1、解释执行和编译执行
解释执行:生成的是非机器码,需要通过中间的解释器翻译成机器码然后执行,一行一行读取翻译,所以执行效率低
编译执行:直接生成机器码,执行效率高,但编程难度也高,而且跨平台能力差
2、JIT
JIT(just in time),就是即时编译
Java其实是同时包含解释执行和编译执行的,编译执行利用的是JIT技术
当JVM发现某个方法或代码块运行特别频繁的时候,就会认为这是“热点代码”(Hot Spot Code)。JVM虚拟机会通过JIT把“热点代码”编译成本地机器码并进行优化,后续直接使用这段机器码运行,运行效率会更高(编译生成的指令存储在方法区的CodeCache)
2.1 前端编译和后端编译
前端编译就是与源有关的过程,即java文件变为class文件的过程
后端编译就是与目标有关的过程,即class文件到机器码的过程,JIT就属于后端编译
2.2 为什么不直接全部使用JIT编译全部代码?
首先,如果这段代码本身只会被执行一次,那编译就是在浪费,因为将代码翻译成java字节码相对于编译这段代码并执行来说要快很多
其次是最优化,当 JVM 执行某一方法或遍历循环的次数越多,就会更加了解代码结构,那么 JVM 在编译代码的时候就做出相应的优化
2.3 热点判断
JVM判断热点是通过计数器完成的,主要有两个计数器,方法调用计数器和循环体调用计数器
计数器并不是一直累加的,会有时间限定和周期衰减,有相应的JVM参数可以设置
3 Flink CodeGen
Flink目前在Flink SQL中已经使用了CodeGen,不过目的不是做CPU性能的优化,而是做Physical Plan到Transformations的转换;性能优化的特性已经在最新版本中开发了
以CommonExecCalc举例来说,translateToPlanInternal方法中调用CodeGen转换
final CodeGenOperatorFactory<RowData> substituteStreamOperator =
CalcCodeGenerator.generateCalcOperator(
ctx,
inputTransform,
(RowType) getOutputType(),
JavaScalaConversionUtil.toScala(projection),
JavaScalaConversionUtil.toScala(Optional.ofNullable(this.condition)),
retainHeader,
getClass().getSimpleName());
CalcCodeGenerator就存在如下生成代码的过程,就是其中的字符串
if (onlyFilter) {
s"""
|${if (eagerInputUnboxingCode) ctx.reuseInputUnboxingCode() else ""}
|${filterCondition.code}
|if (${filterCondition.resultTerm}) {
| ${produceOutputCode(inputTerm)}
|}
|""".stripMargin
在下一步的产生Operator的接口里可以看到更明显的类似平时写的业务代码的内容
val operatorCode =
j"""
public class $operatorName extends ${abstractBaseClass.getCanonicalName}
implements ${baseClass.getCanonicalName}$endInputImpl {
private final Object[] references;
${ctx.reuseMemberCode()}
public $operatorName(
Object[] references,
${className[StreamTask[_, _]]} task,
${className[StreamConfig]} config,
${className[Output[_]]} output,
${className[ProcessingTimeService]} processingTimeService) throws Exception {
this.references = references;
${ctx.reuseInitCode()}
this.setup(task, config, output);
if (this instanceof ${className[AbstractStreamOperator[_]]}) {
((${className[AbstractStreamOperator[_]]}) this)
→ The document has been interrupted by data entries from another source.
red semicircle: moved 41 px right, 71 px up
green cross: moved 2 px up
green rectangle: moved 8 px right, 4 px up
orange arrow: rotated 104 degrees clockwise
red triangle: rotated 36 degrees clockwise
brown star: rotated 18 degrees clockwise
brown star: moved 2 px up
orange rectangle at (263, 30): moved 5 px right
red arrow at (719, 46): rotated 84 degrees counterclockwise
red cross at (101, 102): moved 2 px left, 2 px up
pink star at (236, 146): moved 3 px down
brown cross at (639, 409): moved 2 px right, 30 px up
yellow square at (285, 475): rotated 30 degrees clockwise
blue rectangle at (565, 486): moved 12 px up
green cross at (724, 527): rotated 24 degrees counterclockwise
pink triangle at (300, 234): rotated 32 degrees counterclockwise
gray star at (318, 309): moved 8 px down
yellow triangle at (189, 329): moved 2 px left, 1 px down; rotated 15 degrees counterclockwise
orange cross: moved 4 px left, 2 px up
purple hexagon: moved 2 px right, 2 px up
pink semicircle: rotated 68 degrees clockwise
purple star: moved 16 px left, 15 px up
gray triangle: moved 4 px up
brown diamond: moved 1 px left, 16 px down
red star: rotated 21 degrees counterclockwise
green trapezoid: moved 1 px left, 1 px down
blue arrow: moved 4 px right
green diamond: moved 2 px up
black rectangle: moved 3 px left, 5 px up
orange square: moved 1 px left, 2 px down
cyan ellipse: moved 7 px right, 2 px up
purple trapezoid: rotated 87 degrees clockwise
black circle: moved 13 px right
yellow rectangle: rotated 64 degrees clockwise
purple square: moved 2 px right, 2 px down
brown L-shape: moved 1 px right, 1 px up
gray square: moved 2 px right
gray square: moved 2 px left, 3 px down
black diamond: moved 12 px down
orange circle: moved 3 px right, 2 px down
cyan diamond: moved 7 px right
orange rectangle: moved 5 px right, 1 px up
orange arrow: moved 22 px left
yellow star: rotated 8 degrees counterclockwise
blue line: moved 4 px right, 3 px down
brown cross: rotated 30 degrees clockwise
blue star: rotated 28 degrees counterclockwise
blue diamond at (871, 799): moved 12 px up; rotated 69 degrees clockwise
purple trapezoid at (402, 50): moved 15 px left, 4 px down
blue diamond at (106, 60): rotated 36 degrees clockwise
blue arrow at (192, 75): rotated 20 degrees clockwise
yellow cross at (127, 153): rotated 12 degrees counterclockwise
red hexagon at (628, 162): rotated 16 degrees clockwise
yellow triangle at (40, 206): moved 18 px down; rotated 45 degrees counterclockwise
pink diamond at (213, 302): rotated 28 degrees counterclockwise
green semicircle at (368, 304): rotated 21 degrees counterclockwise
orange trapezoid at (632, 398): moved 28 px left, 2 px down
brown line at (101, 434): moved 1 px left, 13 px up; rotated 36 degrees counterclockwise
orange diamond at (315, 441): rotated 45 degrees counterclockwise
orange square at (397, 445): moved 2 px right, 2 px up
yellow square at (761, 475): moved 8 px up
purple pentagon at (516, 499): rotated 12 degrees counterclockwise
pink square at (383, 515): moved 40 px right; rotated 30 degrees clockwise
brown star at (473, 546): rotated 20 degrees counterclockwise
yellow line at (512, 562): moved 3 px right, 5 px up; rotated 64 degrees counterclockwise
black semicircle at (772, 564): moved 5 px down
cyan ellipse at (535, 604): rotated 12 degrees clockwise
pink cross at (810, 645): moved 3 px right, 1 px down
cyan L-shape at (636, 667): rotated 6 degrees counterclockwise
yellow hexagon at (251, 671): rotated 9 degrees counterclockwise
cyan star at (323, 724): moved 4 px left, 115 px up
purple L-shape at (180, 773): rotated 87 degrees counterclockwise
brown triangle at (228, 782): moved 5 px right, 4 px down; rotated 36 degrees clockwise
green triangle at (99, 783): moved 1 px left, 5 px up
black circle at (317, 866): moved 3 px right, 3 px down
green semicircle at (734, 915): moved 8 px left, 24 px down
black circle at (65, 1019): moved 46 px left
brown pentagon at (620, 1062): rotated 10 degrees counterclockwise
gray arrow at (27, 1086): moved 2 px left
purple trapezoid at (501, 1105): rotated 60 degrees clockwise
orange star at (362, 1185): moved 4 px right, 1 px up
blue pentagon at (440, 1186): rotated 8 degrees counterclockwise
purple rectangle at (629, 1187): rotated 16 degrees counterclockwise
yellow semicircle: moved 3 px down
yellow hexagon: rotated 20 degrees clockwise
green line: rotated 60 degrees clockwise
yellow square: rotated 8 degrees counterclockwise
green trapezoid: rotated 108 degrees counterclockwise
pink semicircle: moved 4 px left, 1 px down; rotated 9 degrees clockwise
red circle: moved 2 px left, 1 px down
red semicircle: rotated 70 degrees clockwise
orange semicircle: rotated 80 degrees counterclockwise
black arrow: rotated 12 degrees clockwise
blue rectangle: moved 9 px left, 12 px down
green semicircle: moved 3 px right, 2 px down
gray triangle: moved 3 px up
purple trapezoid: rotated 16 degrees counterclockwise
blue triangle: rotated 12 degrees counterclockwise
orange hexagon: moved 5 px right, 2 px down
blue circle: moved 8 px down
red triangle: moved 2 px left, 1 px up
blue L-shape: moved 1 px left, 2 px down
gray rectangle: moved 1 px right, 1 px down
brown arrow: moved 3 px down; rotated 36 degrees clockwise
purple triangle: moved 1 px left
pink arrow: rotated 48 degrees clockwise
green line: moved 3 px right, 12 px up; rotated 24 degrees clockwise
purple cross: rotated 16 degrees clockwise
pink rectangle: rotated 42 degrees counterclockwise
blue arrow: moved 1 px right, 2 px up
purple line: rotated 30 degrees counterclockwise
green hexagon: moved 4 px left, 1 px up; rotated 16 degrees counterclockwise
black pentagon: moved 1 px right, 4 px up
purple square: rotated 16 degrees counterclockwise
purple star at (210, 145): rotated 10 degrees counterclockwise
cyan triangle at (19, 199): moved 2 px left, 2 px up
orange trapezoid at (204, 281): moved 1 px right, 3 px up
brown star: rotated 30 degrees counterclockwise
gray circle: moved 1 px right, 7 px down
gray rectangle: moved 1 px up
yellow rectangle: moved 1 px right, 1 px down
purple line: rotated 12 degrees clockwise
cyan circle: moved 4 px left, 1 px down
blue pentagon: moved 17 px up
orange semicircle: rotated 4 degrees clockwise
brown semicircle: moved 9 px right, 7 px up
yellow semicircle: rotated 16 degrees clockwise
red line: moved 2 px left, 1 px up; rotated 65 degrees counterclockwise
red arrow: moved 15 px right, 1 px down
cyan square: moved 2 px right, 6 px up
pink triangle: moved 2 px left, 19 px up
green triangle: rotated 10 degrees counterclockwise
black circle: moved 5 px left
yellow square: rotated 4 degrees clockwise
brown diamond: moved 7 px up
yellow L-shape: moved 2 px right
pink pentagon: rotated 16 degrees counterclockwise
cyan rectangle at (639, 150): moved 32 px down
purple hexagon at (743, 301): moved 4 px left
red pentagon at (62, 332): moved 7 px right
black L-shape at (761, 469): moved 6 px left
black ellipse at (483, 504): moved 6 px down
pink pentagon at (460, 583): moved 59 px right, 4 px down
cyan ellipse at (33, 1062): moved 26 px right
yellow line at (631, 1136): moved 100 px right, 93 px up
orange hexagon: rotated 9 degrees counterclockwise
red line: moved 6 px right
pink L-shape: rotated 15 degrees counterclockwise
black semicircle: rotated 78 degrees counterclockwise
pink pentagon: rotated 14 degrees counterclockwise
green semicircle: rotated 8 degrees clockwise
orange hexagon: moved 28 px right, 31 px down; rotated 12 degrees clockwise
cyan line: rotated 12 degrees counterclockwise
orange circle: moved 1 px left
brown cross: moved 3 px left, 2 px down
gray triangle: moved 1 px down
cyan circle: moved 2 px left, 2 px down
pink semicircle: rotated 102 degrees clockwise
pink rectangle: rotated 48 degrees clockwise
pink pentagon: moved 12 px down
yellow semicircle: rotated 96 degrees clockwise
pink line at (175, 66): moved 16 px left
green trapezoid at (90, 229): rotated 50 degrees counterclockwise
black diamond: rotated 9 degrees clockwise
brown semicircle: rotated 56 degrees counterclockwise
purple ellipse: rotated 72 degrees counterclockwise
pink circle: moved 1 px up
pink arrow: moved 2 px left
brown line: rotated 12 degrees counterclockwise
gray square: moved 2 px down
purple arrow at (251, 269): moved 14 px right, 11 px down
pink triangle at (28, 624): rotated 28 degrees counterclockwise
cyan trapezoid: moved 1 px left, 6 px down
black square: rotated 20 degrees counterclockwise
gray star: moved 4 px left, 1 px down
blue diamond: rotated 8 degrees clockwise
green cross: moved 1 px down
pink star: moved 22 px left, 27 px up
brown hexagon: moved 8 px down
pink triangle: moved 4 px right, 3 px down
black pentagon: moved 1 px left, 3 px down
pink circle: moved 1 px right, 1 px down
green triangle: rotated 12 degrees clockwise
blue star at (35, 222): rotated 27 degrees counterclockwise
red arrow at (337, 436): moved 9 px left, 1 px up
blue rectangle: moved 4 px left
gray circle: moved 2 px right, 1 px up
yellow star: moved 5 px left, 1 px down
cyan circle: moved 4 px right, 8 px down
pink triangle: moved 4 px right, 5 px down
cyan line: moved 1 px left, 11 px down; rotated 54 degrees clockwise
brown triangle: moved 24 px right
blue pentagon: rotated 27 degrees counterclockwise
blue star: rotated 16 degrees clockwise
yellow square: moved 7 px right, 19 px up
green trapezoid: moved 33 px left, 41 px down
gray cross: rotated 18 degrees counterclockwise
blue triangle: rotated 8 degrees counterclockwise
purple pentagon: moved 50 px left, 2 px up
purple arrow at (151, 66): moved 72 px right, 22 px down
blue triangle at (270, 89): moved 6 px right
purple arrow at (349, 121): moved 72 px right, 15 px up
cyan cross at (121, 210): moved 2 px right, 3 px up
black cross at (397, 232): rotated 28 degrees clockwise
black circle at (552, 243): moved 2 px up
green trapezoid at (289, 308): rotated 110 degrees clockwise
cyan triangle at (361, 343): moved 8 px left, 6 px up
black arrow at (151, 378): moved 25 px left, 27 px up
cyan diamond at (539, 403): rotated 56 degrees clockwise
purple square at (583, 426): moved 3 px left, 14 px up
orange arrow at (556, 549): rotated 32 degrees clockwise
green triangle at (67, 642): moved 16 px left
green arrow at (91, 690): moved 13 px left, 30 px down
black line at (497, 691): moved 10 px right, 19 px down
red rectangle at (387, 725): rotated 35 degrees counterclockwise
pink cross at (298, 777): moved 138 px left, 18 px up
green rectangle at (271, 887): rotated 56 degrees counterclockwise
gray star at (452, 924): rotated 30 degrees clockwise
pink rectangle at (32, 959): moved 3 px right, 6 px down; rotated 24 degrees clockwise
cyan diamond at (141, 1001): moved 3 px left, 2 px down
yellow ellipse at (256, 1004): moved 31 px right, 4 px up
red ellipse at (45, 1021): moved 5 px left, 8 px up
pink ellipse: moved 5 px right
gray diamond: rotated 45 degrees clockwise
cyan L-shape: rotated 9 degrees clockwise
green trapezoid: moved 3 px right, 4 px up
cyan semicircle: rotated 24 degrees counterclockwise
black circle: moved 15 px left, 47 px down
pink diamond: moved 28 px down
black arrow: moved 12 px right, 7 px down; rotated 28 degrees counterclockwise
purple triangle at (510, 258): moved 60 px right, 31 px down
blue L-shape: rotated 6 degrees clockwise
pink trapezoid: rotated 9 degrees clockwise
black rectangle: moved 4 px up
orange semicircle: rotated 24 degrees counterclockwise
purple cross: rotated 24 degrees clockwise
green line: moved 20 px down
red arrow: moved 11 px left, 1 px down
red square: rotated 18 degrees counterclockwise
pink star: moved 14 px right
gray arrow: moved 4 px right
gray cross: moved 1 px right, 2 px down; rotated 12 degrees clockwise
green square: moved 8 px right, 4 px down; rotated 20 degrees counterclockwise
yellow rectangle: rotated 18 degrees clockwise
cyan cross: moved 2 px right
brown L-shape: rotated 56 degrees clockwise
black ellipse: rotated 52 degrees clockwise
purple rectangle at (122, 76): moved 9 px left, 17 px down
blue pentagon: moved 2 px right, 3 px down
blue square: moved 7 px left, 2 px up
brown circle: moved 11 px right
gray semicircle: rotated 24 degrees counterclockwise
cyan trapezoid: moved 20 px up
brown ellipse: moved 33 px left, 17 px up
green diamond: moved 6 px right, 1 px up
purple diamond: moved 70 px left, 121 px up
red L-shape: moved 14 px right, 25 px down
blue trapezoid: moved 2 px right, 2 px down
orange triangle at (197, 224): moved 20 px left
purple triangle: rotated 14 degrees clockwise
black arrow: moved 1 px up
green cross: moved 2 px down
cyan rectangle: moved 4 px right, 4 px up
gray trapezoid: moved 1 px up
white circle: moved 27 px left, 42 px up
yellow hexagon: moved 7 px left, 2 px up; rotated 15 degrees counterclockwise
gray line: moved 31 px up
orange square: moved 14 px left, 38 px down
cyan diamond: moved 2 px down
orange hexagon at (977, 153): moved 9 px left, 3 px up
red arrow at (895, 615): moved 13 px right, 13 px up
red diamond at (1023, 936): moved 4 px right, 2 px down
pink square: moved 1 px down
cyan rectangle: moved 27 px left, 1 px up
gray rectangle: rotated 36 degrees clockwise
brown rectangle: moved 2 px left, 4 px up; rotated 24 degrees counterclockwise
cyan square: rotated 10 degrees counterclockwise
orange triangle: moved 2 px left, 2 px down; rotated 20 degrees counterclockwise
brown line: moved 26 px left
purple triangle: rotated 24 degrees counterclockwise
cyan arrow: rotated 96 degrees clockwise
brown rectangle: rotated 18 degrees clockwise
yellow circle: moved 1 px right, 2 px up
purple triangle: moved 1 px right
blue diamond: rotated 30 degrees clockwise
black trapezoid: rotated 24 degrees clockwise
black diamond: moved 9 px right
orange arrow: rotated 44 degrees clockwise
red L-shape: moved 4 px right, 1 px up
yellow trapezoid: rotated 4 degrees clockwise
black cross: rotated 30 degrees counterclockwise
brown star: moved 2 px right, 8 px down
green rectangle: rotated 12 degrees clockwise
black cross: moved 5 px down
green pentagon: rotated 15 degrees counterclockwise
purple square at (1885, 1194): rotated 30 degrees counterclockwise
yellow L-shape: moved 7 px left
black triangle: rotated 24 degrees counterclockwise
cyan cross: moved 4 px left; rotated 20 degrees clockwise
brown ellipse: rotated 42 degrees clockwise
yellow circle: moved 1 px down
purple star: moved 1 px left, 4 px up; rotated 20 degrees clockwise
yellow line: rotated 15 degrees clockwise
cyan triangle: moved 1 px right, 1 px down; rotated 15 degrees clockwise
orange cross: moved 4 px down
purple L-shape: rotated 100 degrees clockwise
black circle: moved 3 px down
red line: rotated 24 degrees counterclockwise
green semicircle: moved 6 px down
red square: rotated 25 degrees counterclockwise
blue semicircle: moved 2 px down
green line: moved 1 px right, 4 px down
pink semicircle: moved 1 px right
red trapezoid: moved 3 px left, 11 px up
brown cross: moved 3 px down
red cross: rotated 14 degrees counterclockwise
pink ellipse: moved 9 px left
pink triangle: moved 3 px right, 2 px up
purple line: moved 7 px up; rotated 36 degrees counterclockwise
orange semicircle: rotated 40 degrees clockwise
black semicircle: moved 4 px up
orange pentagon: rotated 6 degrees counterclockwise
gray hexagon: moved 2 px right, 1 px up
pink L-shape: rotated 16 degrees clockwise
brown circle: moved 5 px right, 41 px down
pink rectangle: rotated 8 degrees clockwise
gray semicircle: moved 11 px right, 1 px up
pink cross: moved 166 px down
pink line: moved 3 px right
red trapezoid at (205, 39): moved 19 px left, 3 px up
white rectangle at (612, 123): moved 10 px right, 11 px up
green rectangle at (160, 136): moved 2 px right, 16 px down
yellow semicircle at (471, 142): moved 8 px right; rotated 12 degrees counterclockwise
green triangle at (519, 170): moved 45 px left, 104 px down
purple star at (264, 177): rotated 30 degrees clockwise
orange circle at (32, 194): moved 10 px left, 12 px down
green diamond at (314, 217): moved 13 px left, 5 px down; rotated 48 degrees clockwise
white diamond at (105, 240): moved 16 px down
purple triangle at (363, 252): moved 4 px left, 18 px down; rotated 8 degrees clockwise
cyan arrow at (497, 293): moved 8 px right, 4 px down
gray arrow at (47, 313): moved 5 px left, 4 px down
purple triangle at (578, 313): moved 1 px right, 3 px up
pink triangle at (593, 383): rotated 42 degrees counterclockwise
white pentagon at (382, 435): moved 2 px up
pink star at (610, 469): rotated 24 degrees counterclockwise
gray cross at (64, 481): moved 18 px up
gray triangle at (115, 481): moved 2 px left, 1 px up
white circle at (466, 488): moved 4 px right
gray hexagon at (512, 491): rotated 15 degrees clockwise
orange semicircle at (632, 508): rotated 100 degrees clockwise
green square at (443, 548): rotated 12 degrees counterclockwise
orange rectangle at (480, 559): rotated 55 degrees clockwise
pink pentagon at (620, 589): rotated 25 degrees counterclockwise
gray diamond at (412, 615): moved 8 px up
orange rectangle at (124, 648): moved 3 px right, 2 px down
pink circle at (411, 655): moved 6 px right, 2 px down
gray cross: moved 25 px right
.setProcessingTimeService(processingTimeService);
}
}
@Override
public void open() throws Exception {
super.open();
${ctx.reuseOpenCode()}
}
@Override
public void processElement($STREAM_RECORD $ELEMENT) throws Exception {
$inputTypeTerm $inputTerm = ($inputTypeTerm) ${converter(s"$ELEMENT.getValue()")};
${ctx.reusePerRecordCode()}
${ctx.reuseLocalVariableCode()}
${if (lazyInputUnboxingCode) "" else ctx.reuseInputUnboxingCode()}
$processCode
}
$endInput
@Override
public void finish() throws Exception {
${ctx.reuseFinishCode()}
super.finish();
}
@Override
public void close() throws Exception {
super.close();
${ctx.reuseCloseCode()}
}
${ctx.reuseInnerClassDefinitionCode()}
}
""".stripMargin
代码的编译在CodeGenOperatorFactory当中,前面的operatorCode封装成GeneratedOperator,然后会传入CodeGenOperatorFactory作为成员,generatedClass
new GeneratedOperator(operatorName, operatorCode, ctx.references.toArray, ctx.tableConfig)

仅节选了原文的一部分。